The process for creating a new youth/cultural center started back in 2013 when the tribe bought an abutting piece of property from Peter Folsom. In 2015, the tribe was awarded a grant from the U.S. Department of Housing and Urban Development’s, Indian Community Development Block Grant Program in the amount of $600,000 for the purpose of renovating and expanding the existing facility for a Maliseet Youth and Cultural Center.

“The total tribal match for this grant equaling $205,000, included a matching grant from USDA Rural Development for $50,000 for equipment which purchased a fire suppression hood, kitchen appliances and furnishings,” said Rosa McNally, grant writer and project leader. “The tribe provided the value of the land, fencing, a security system, demolition to the interior original facility, a portion of the Tribal Project Manager’s time, a Tribal Tax (TERO) and vans for transporting youth. The Houlton Water Company provided free oversight for the extension of the water line, and Design Group Collaborative (the A/E Firm who won the contract for services)  donated a portion of their time to the project.”

These custom made shutters depicting fiddleheads adorn the Houlton Band of Maliseet Indians new Maliseet Youth and Cultural Center. (Joseph Cyr)

McNally said the project had a direct economic impact on the Houlton community of over $500,000 as the work was all done by local contractors. Building’s Etc. served as the lead contractor, while J. McLaughlin, J.M. McPartland and Sons, Swallow Electric and Dwayne’s Painting, all of Houlton served as subcontractors.

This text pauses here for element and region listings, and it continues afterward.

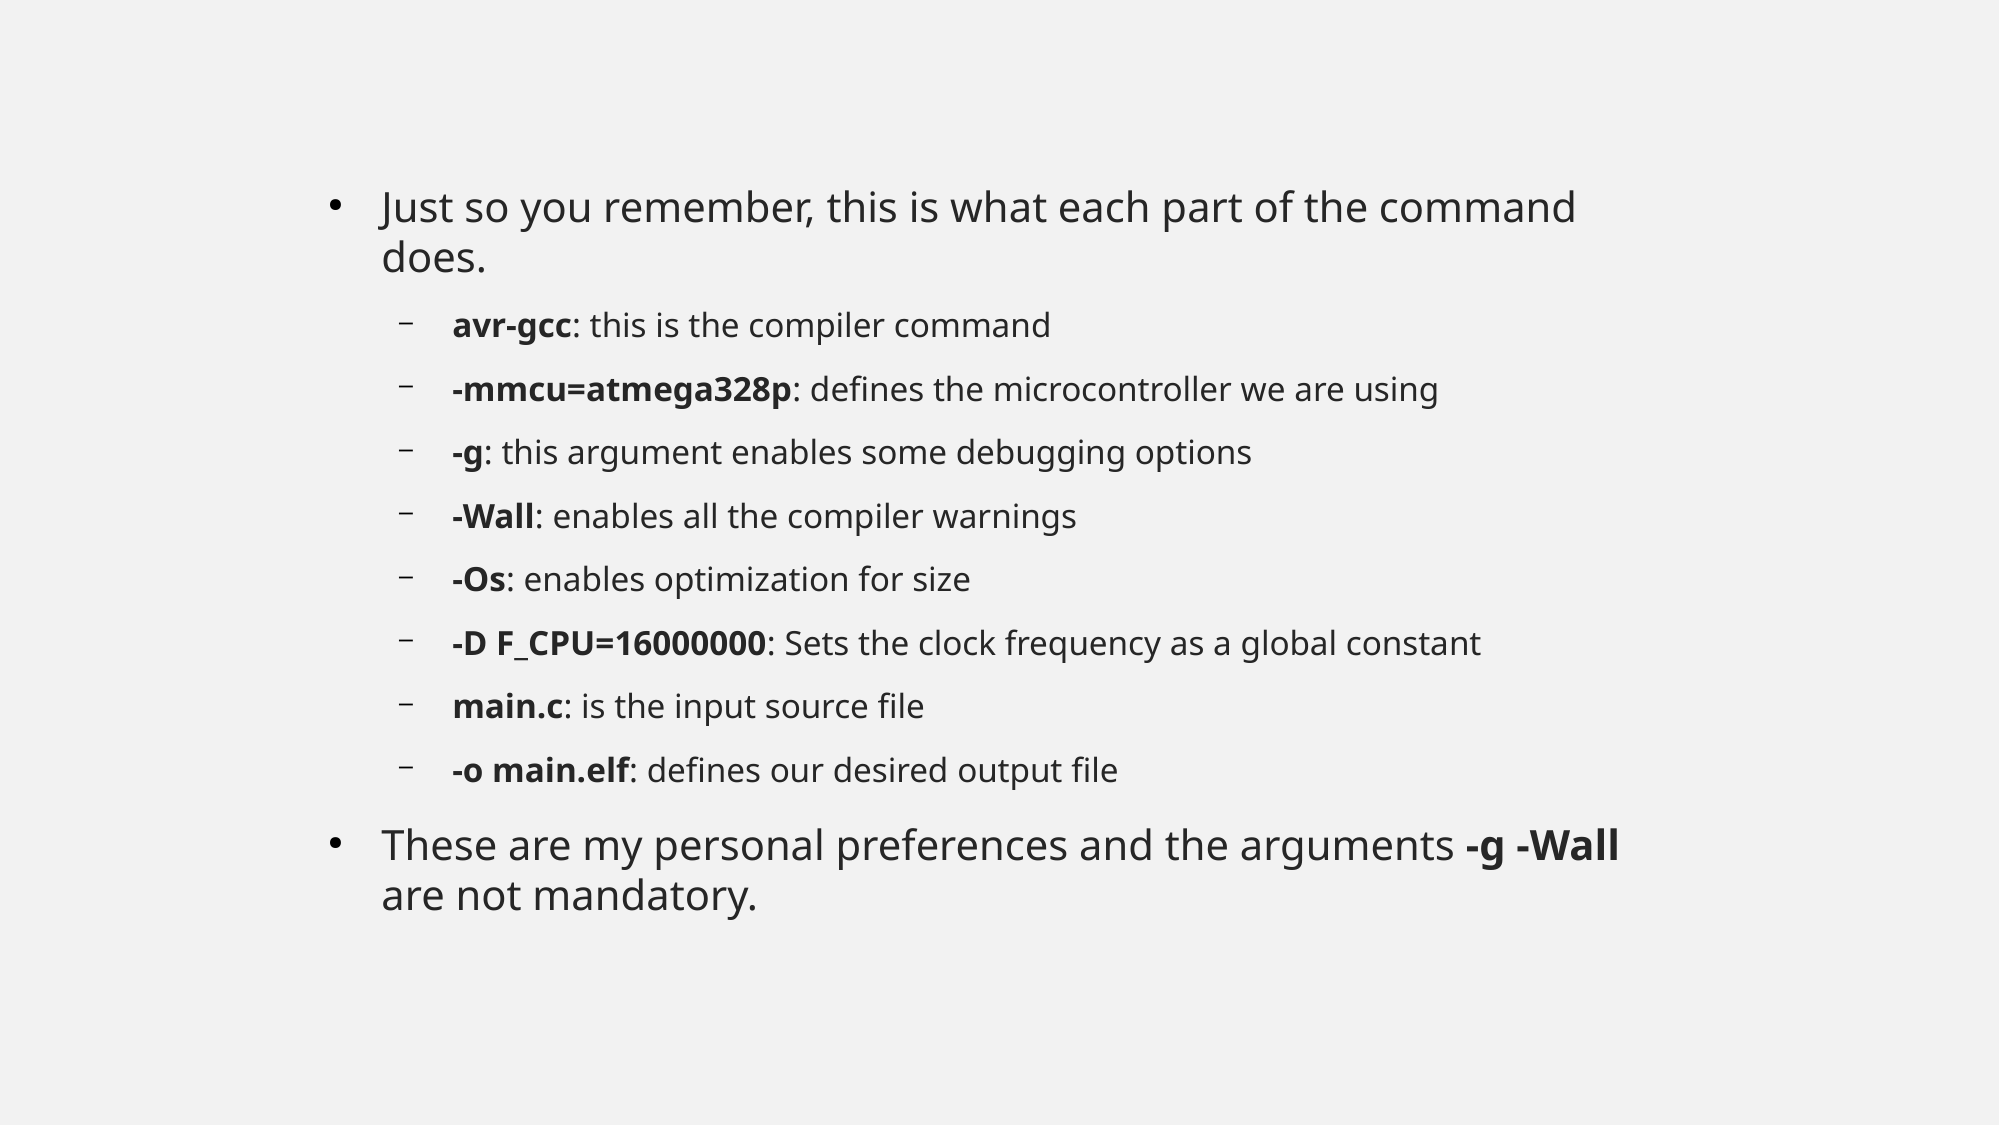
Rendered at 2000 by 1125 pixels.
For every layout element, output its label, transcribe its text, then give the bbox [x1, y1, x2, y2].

list Just so you remember, this is what each part of the command does. avr-gcc: this is the compiler command -mmcu=atmega328p: defines the microcontroller we are using -g: this argument enables some debugging options -Wall: enables all the compiler warnings -Os: enables optimization for size -D F_CPU=16000000: Sets the clock frequency as a global constant main.c: is the input source file -o main.elf: defines our desired output file These are my personal preferences and the arguments -g -Wall are not mandatory. [295, 173, 1705, 952]
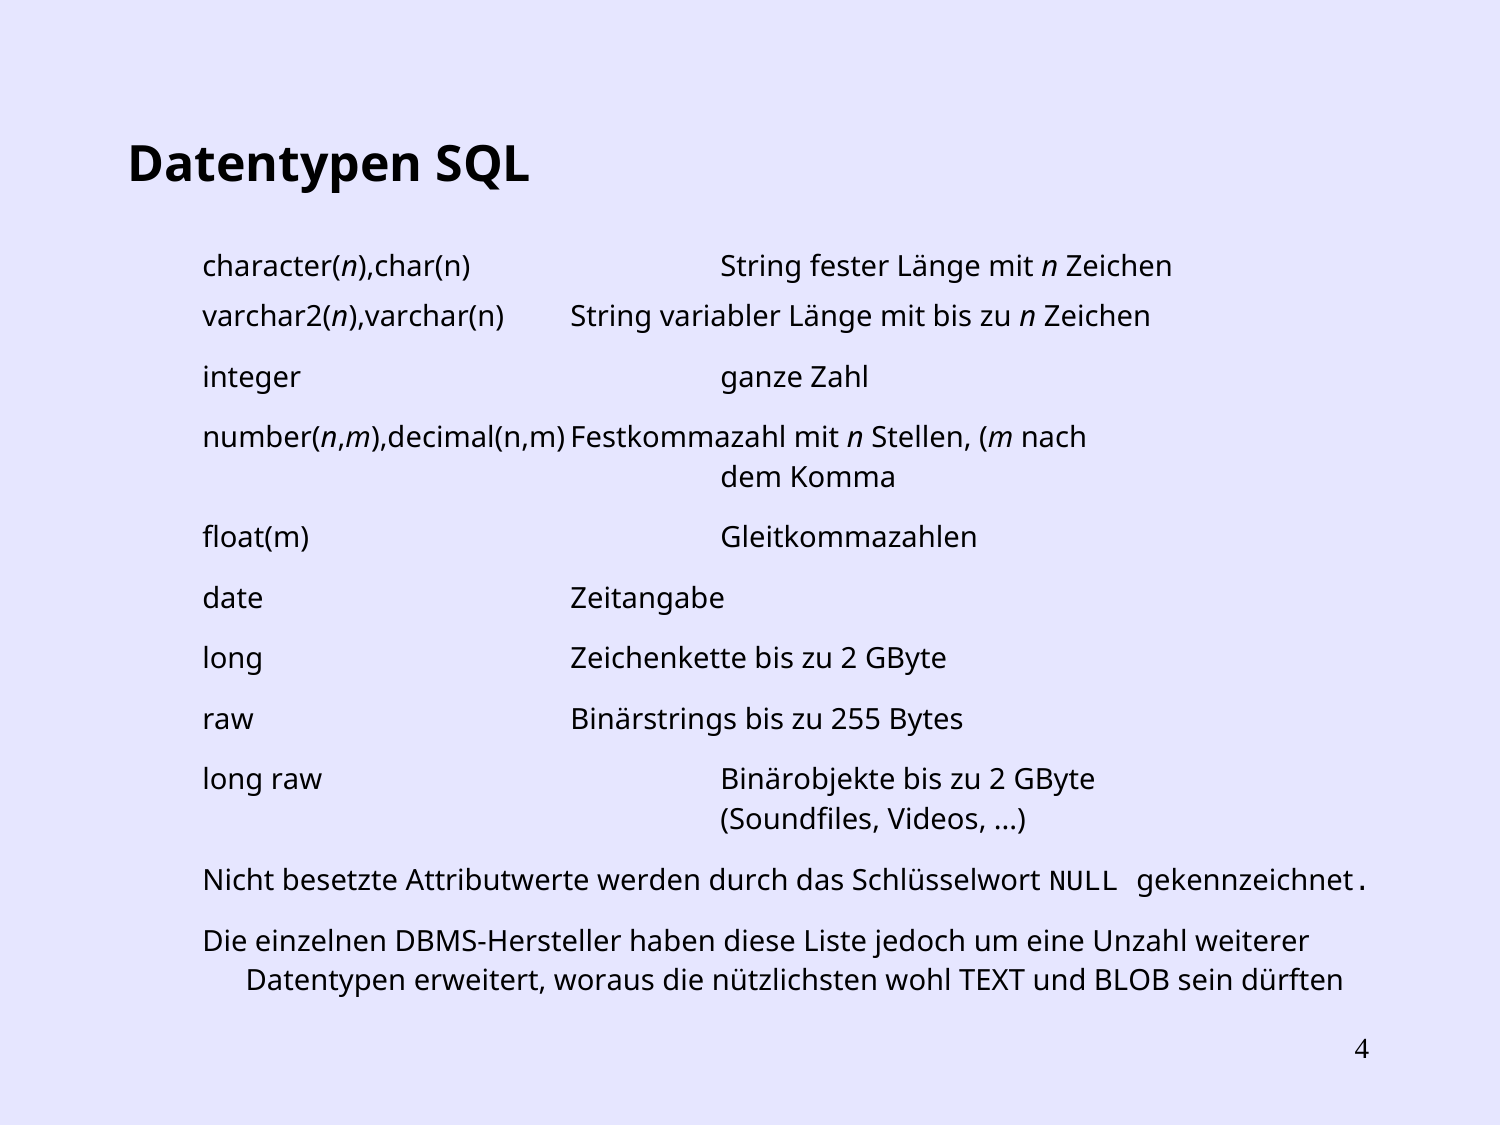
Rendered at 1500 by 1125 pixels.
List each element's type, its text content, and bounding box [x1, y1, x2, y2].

title Datentypen SQL [112, 99, 1388, 226]
list character(n),char(n) String fester Länge mit n Zeichen varchar2(n),varchar(n) String variabler Länge mit bis zu n Zeichen integer ganze Zahl number(n,m),decimal(n,m) Festkommazahl mit n Stellen, (m nach dem Komma float(m) Gleitkommazahlen date Zeitangabe long Zeichenkette bis zu 2 GByte raw Binärstrings bis zu 255 Bytes long raw Binärobjekte bis zu 2 GByte (Soundfiles, Videos, ...) Nicht besetzte Attributwerte werden durch das Schlüsselwort NULL gekennzeichnet. Die einzelnen DBMS-Hersteller haben diese Liste jedoch um eine Unzahl weiterer Datentypen erweitert, woraus die nützlichsten wohl TEXT und BLOB sein dürften [112, 237, 1418, 1010]
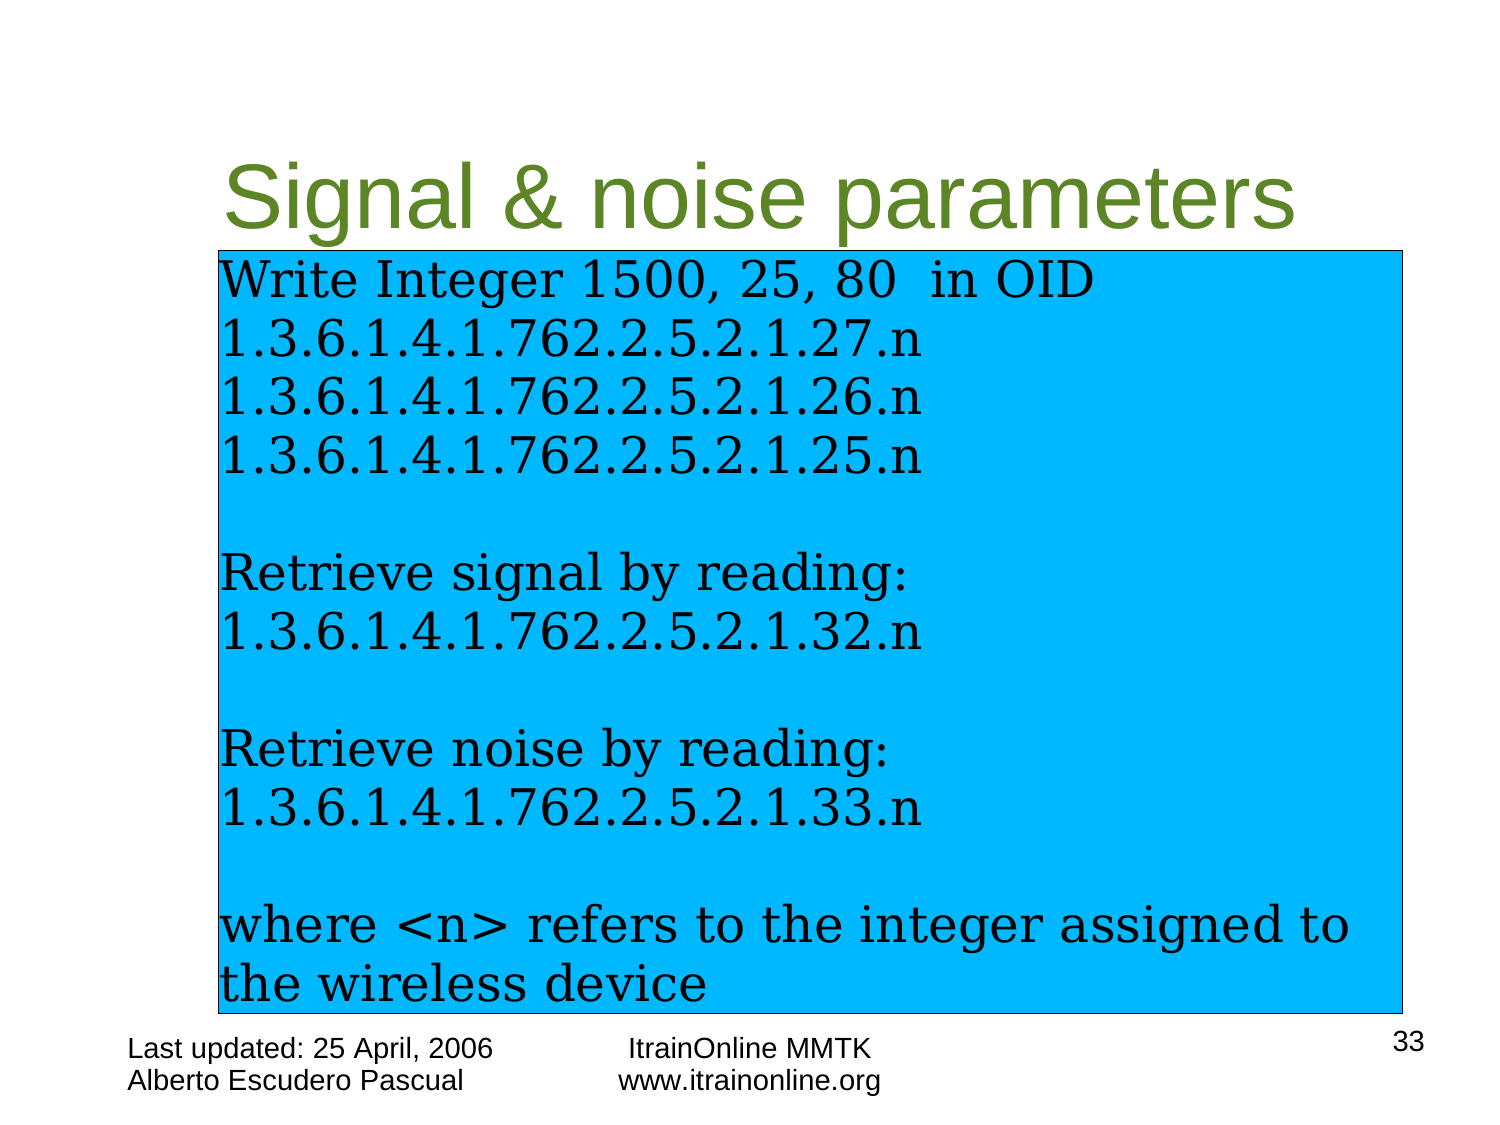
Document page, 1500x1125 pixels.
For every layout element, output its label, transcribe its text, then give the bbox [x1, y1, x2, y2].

chart [218, 250, 1403, 1014]
text_box Signal & noise parameters [133, 100, 1388, 298]
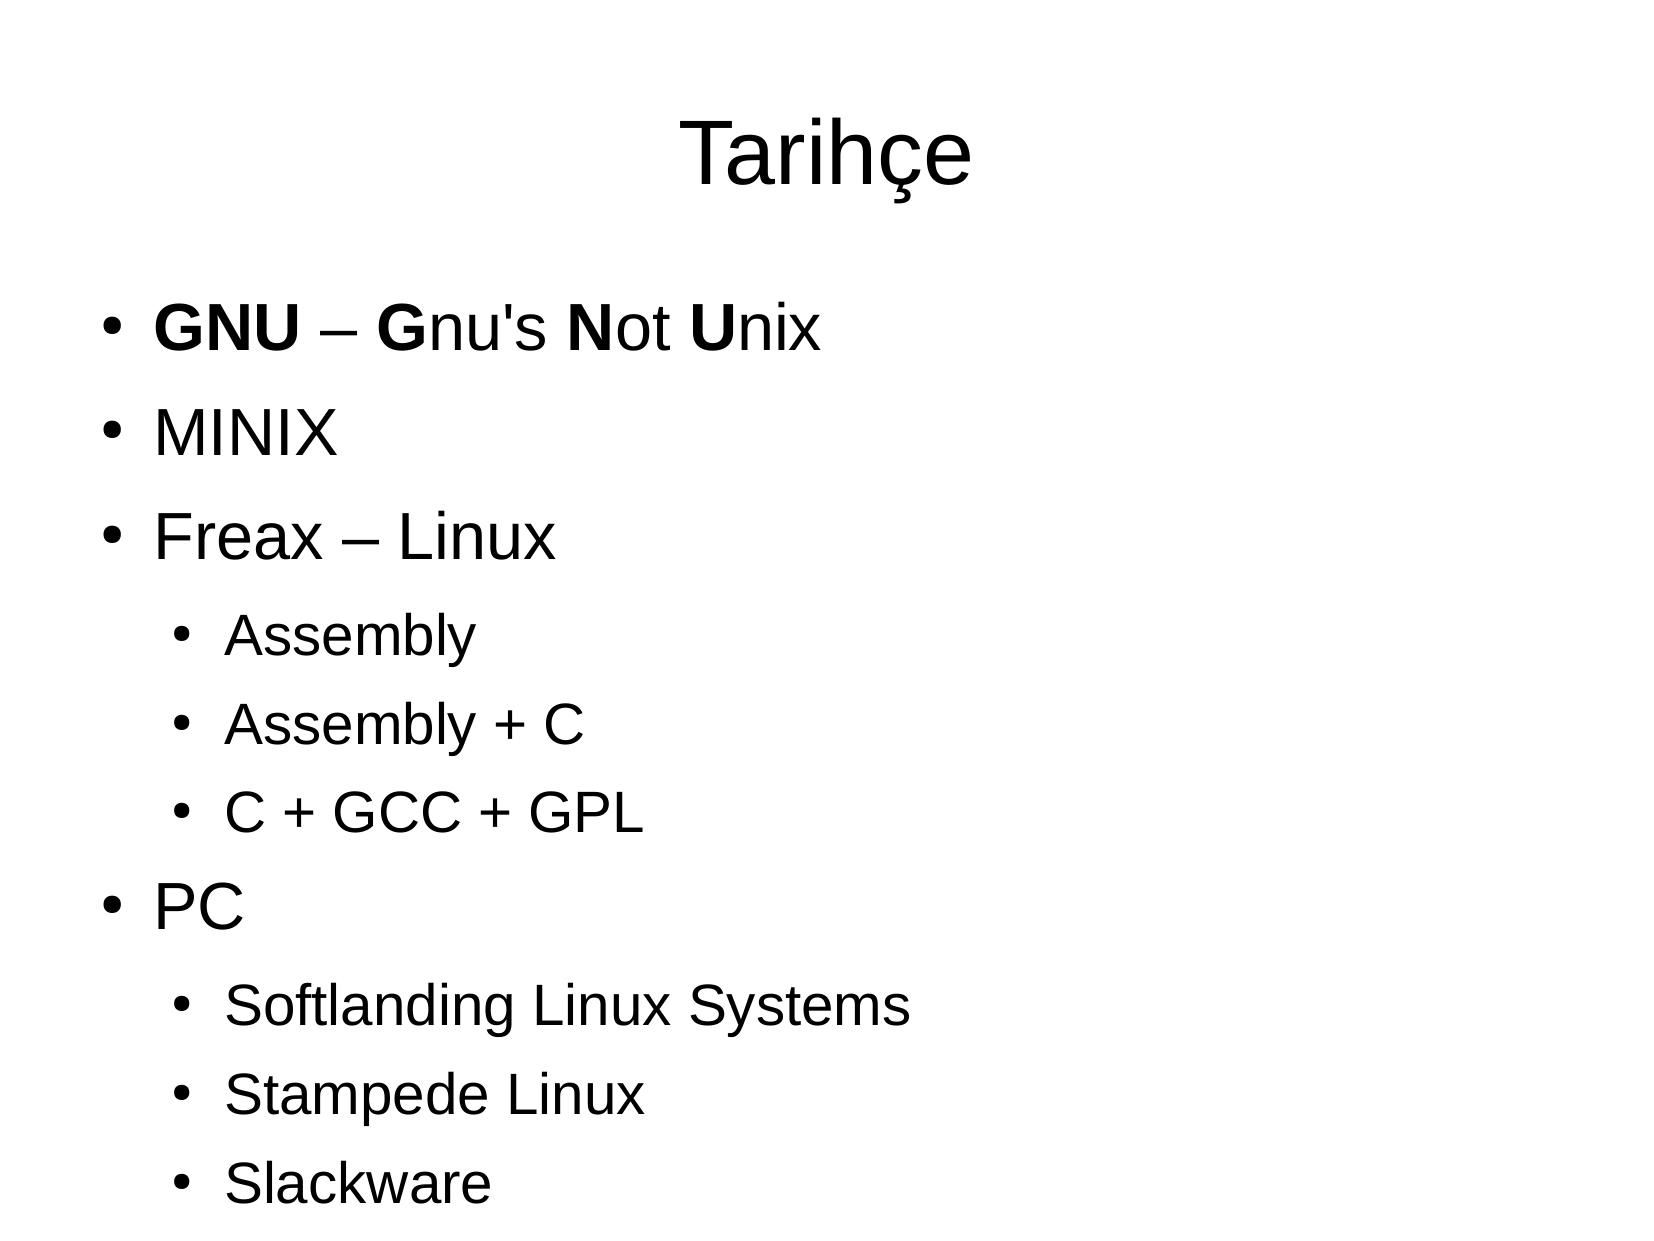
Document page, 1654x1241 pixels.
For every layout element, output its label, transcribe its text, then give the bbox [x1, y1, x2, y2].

The building was originally 1,360 square feet and was in dire need of repairs. The structure was taken down to the studs and rebuilt, complete with a new section that added another 500 square feet to the building.

In addition, the state’s Juvenile Justice Advisory Group in 2017 awarded the tribe $15.000 in substance abuse and prevention funds to provide prevention education and cooking classes.

Title VI Program’s Project Director and Maliseet Tribal Liaison, Chalene Crandall, coordinated with RSU 29, the Maliseet Youth Program and the Maliseet Boys and Girls Club to use the local school cafeteria for classes while waiting for the center’s construction to be completed.

Members of the local police department also have attended classes and provided prevention education to the students and interacted with them one on one.

“This has been one of the more successful construction projects I’ve managed in my 10 years here,” McNally said. “Having a local contractor (and subcontractors) with premiere skills and pride in the community for which they reside makes a big difference. They understand their name is attached to the project and they want to see the community grow; it’s more than merely winning a contract.”